# Shelix cutterhead for DW735



## bobkas

I have been having thoughts of doing this change out. I did one on my jointer and had to buy bearings is the case with this change over also. How long have you had the cutter head now. I have had mine on my jointer now for a couple of years now and have had no problems with it. I had to rotate one bit out because of a chip but it took longer to find the chip then to rotate it.


----------



## johnstoneb

I just put it in today. It came with bearings installed.


----------



## sikrap

Thanks for the review. I recently acquired a 735 and am wrestling with swapping the knives out for the Byrd. The 735 I got is brand new. Would you recommend swapping for the Byrd now or wait until the knives need sharpening/replacement?


----------



## johnstoneb

I think I would probably wait and see how it does. With the two speed the straight blade do a good job. The Shelix does leave it silky smooth and is quieter. The fan is still the real noise producer.


----------



## SPalm

Hey Bruce, nice review.
I put one of these in my jointer and just love the results. I have a 735 and have been resisting the change. I think you may have convinced me. Thanks.

Steve


----------



## pintodeluxe

Thanks for the review. Keep up posted on how the Shelix performs on figured wood and tricky grain.


----------



## JHIM

bob you are saying you haven't rotated the cutters in two years?!? that's awesome


----------



## playingwithmywood

I put one in mine also it is a dream and honestly Dewalt should just put byrds in at the factory

I so anyone like me that does not have the power to run a 220 volt planer then I think the 735 with this upgrade end up being the best solution on the market for a 110 volt planer


----------



## bobkas

JHIM no I haven't rotated the cutters yet. I had just the one chipped and am still getting a great finish on every thing that goes through it.

Stored entries
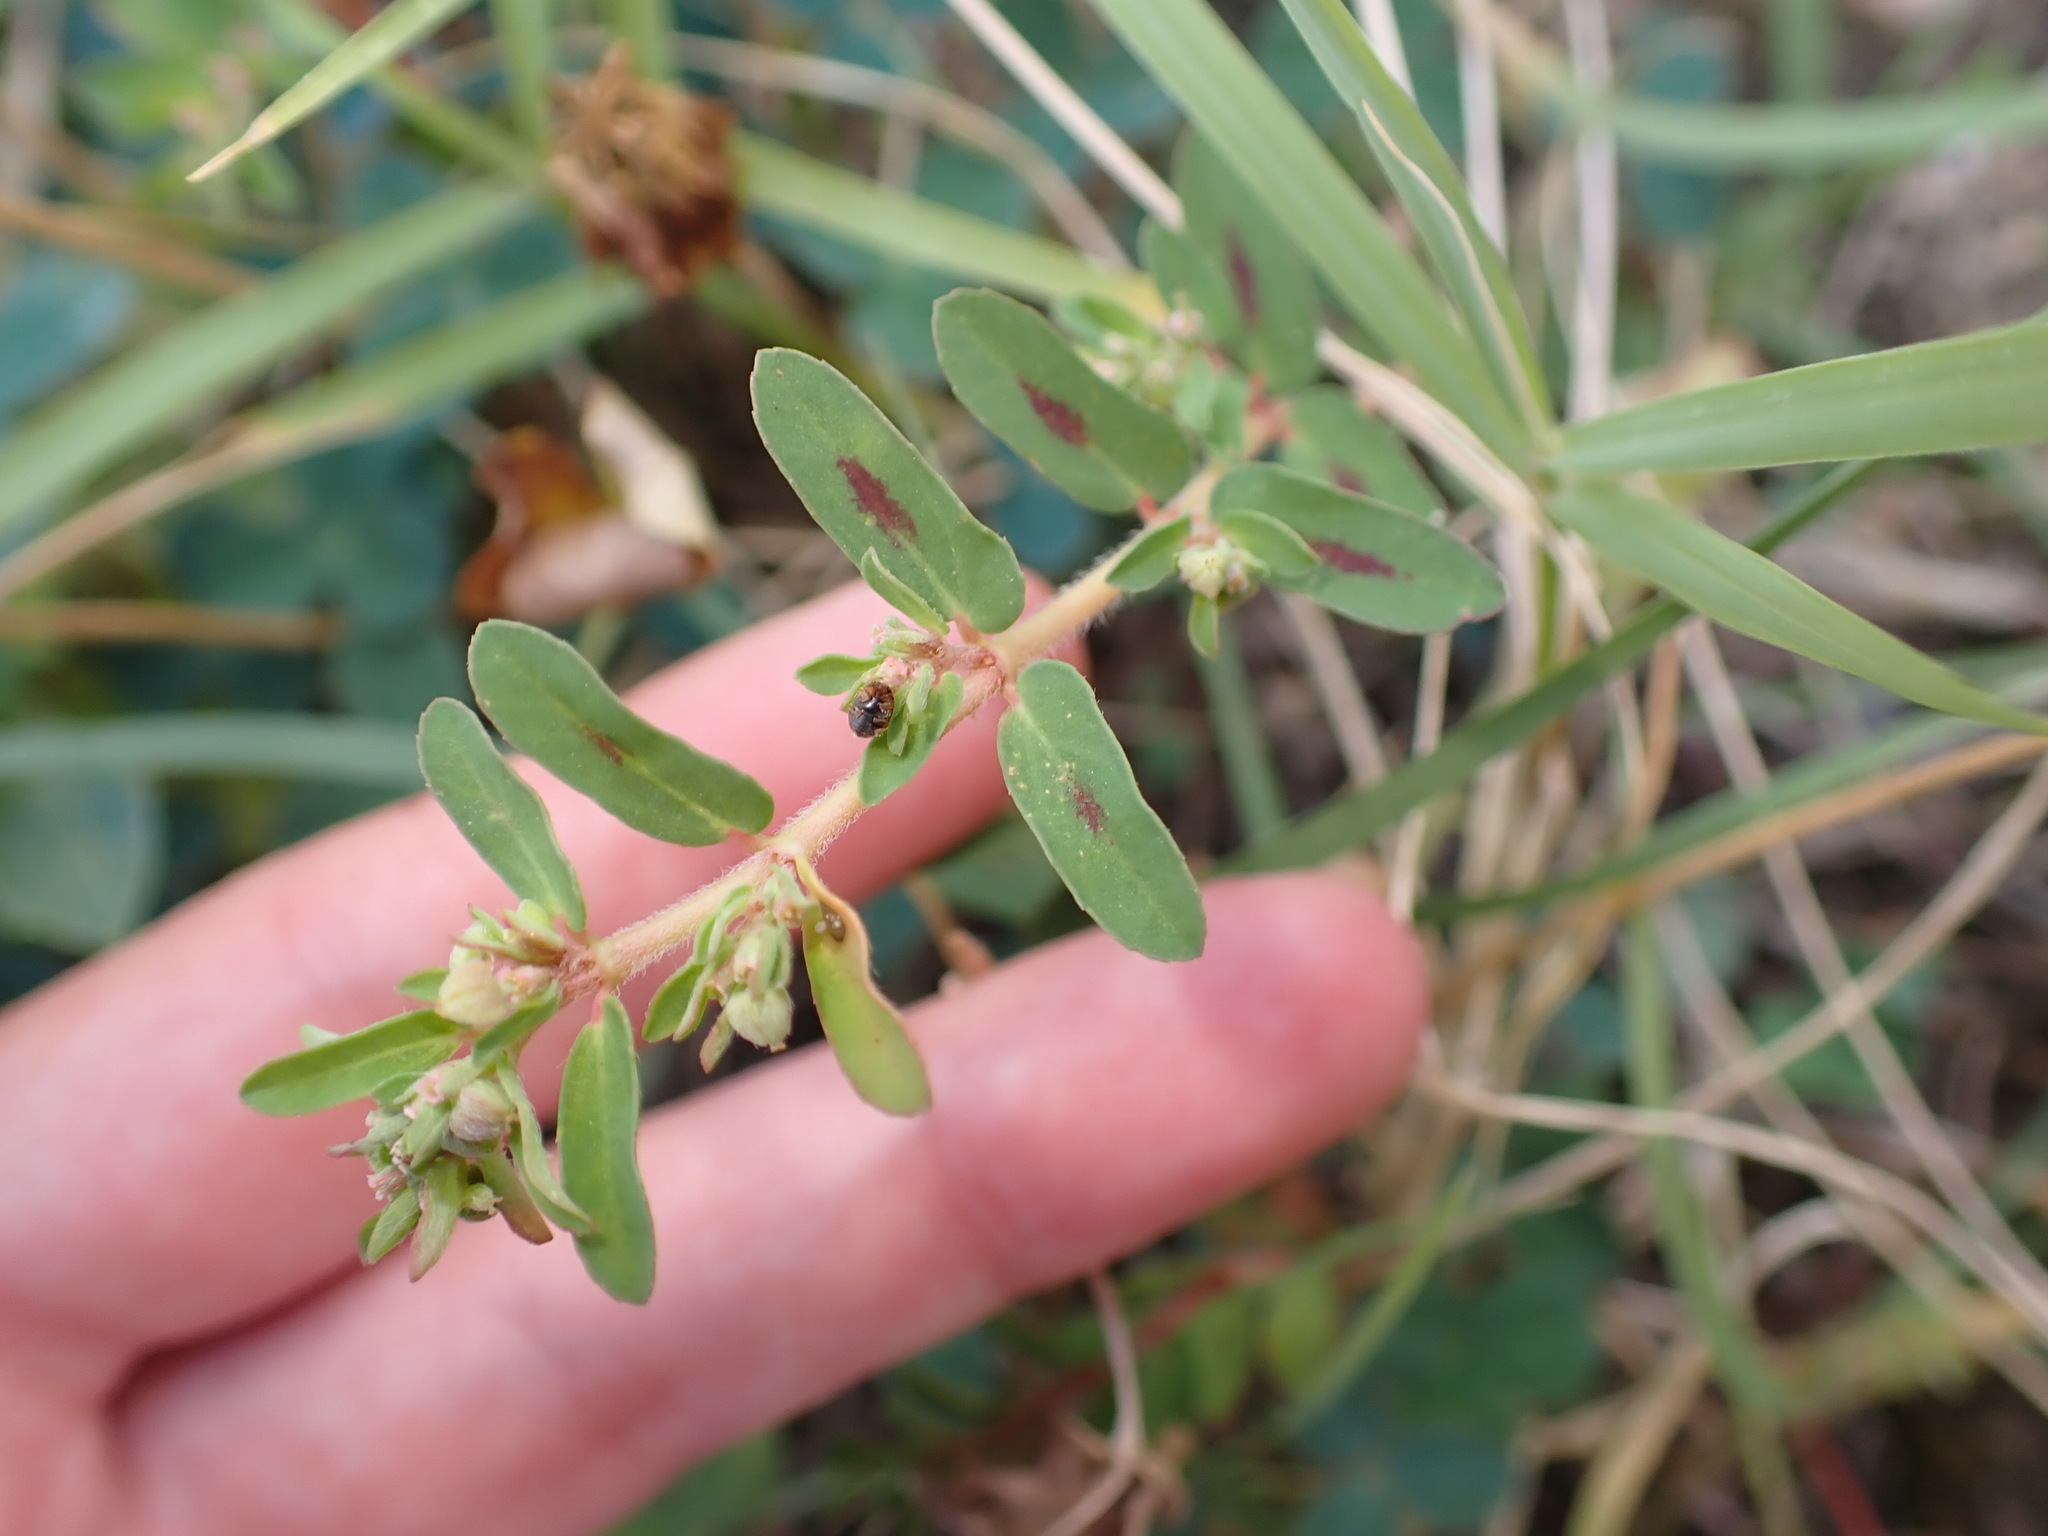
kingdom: Plantae
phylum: Tracheophyta
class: Magnoliopsida
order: Malpighiales
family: Euphorbiaceae
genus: Euphorbia
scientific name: Euphorbia maculata
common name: Spotted spurge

Stated task 1. Decide whether each statement agrees with the thread on the Shelix cutterhead: (a) johnstoneb's cutterhead arrived with bearings already installed; (b) johnstoneb advises sikrap to replace the straight knives with the Byrd right away; (c) johnstoneb names the fan as the main source of noise. For each, give yes or no with the words from the thread that decide it.
Stated task 2. Retype every line of the naming entries for living things above, from kingdom to common name, omitting the picture.

Full solution 1.
(a) Yes: "It came with bearings installed."
(b) No: "I think I would probably wait and see how it does."
(c) Yes: "The fan is still the real noise producer."

Full solution 2.
kingdom: Plantae
phylum: Tracheophyta
class: Magnoliopsida
order: Malpighiales
family: Euphorbiaceae
genus: Euphorbia
scientific name: Euphorbia maculata
common name: Spotted spurge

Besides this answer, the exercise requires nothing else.